Statute Pri9905s9 May 2026

Q1. Does PRI‑9905‑S9 apply to anonymous data?
A: If the data is truly anonymized—meaning re‑identification is impossible using reasonable means—then the statute does not apply. However, many “anonymous” data sets can be re‑identified; the NPSB recommends treating any data that could be linked to an individual as PII until proven otherwise.

Q2. What about cross‑border data flows?
A: The statute applies to any outbound transmission, regardless of destination. If the receiving jurisdiction imposes stricter privacy standards (e.g., GDPR), you must comply with the stricter regime.

Q3. Can a company rely on a third‑party vendor’s compliance certificate?
A: No. The data controller (your organization) remains ultimately responsible. You must verify that the vendor’s processes meet the NPSB standards and obtain a copy of their certificate for your records. statute pri9905s9

Q4. Are there any exemptions for small businesses?
A: The law includes a “threshold exemption” for entities that process fewer than 5,000 PII records per year and whose annual revenue is under $10 million. However, many small firms still opt to certify voluntarily to gain competitive advantage.

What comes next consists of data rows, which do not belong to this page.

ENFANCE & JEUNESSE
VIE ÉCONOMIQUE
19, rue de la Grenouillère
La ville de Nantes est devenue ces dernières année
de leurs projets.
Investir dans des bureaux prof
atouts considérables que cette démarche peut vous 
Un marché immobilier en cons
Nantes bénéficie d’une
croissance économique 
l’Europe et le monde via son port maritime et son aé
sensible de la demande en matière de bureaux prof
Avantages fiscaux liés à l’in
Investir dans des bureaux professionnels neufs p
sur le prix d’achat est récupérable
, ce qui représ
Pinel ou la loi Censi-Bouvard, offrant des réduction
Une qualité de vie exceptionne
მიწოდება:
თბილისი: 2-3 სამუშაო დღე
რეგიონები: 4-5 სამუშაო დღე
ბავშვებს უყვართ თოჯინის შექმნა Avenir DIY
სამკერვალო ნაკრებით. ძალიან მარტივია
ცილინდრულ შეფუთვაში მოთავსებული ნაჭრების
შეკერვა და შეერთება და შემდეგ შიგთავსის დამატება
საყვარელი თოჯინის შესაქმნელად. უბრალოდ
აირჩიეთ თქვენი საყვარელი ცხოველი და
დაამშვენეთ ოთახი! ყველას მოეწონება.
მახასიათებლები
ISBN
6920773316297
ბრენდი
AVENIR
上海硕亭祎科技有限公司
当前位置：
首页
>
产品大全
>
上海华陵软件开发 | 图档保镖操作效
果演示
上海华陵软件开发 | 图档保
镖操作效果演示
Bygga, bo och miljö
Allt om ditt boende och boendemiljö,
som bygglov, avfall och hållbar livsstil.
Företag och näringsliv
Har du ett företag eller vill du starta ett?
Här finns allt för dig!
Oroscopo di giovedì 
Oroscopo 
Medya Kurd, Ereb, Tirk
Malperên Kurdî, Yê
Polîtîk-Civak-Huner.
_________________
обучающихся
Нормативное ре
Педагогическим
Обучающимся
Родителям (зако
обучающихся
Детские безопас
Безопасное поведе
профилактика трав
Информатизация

Q5. How does this interact with the upcoming Data‑Transparency Act (DTA) of 2026?
A: The DTA focuses on consumer‑facing transparency and data‑access rights, while PRI‑9905‑S9 tackles how data can be shared safely. In practice, compliance programs should address both statutes simultaneously. For a contract to satisfy the Statute of

In short, PRI‑9905‑S9 mandates that any organization (public or private) that transmits data containing PII must first apply an approved privacy‑preserving technique—such as differential privacy, homomorphic encryption, or secure multi‑party computation—before the data leaves its original repository.

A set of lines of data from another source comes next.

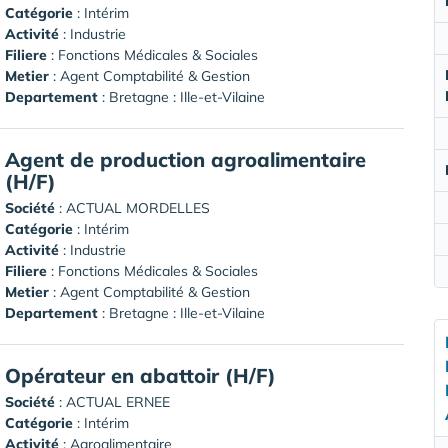
Catégorie
: Intérim
Activité
: Industrie
Filiere
: Fonctions Médicales & Sociales
Metier
: Agent Comptabilité & Gestion
Departement
: Bretagne : Ille-et-Vilaine
Agent de production agroalimentaire
(H/F)
Société
:
ACTUAL MORDELLES
Catégorie
: Intérim
Activité
: Industrie
Filiere
: Fonctions Médicales & Sociales
Metier
: Agent Comptabilité & Gestion
Departement
: Bretagne : Ille-et-Vilaine
Opérateur en abattoir (H/F)
Société
:
ACTUAL ERNEE
Catégorie
: Intérim
Activité
: Agroalimentaire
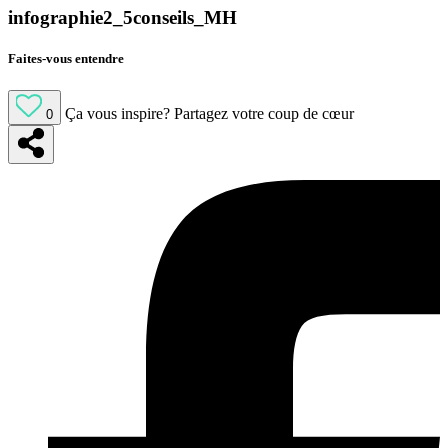
infographie2_5conseils_MH
Faites-vous entendre
Ça vous inspire?
Partagez votre coup de cœur
0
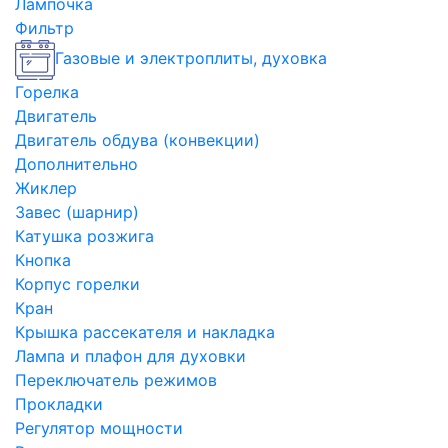
Лампочка
Фильтр
Газовые и электроплиты, духовка
Горелка
Двигатель
Двигатель обдува (конвекции)
Дополнительно
Жиклер
Завес (шарнир)
Катушка розжига
Кнопка
Корпус горелки
Кран
Крышка рассекателя и накладка
Лампа и плафон для духовки
Переключатель режимов
Прокладки
Регулятор мощности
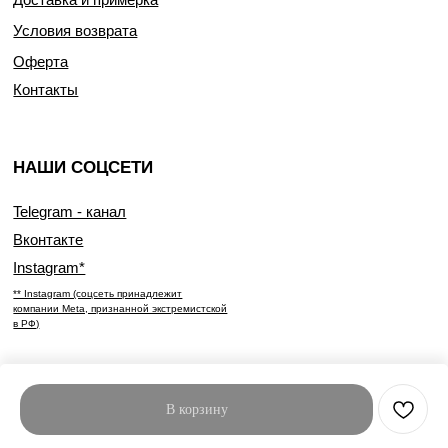
Условия возврата
Оферта
Контакты
НАШИ СОЦСЕТИ
Telegram - канал
Вконтакте
Instagram*
** Instagram (соцсеть принадлежит
компании Meta, признанной экстремистской
в РФ)
В корзину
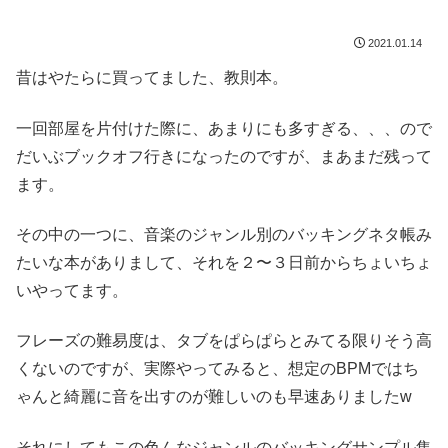
2021.01.14
昔はやたらに買ってました、教則本。
一回部屋を片付けた際に、あまりにも多すぎる、、、ので
だいぶブックオフ行きになったのですが、まあまだ残って
ます。
その中の一つに、音楽のジャンル別のバッキングネタ帳み
たいな本がありまして、それを２〜３日前からちょいちょ
いやってます。
フレーズの難易度は、タブをぱらぱらとみてる限りそう高
くないのですが、実際やってみると、想定のBPMではち
ゃんと綺麗に音を出すのが難しいのも早速ありましたw
それにしてもこの色んなジャンルのバッキングサンプル集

For a contract to satisfy the Statute of Frauds, the writing must generally contain the following elements: who it affects

Posted on April 13, 2026 • by Legal Insights Blog

Quick Take: Statute PRI‑9905‑S9 is a relatively new, niche piece of legislation that governs privacy‑preserving data sharing in the United States. It was enacted in late 2025 as part of the broader “Public‑Resource Innovation” (PRI) package and is already reshaping how tech firms, research institutions, and government agencies handle personally identifiable information (PII). Below, we break down what the statute means, who it affects, and what you should be doing right now to stay compliant.

| Penalty | Description | |--------------|-----------------| | Civil Penalties | Up to $10,000 per violation (per dataset) plus a potential treble damages clause if the breach is willful. | | Criminal Liability | Only in cases of reckless disregard or intentional circumvention—up to $250,000 and 5 years imprisonment (rare). | | Federal Contract Suspension | Non‑compliant contractors may be barred from future federal contracts for up to 3 years. | | State Enforcement | States can impose additional penalties under their own privacy statutes. |

In practice, the FTC has signaled that enforcement will prioritize systemic non‑compliance (e.g., large SaaS platforms that repeatedly share raw data without privacy safeguards) rather than isolated mistakes.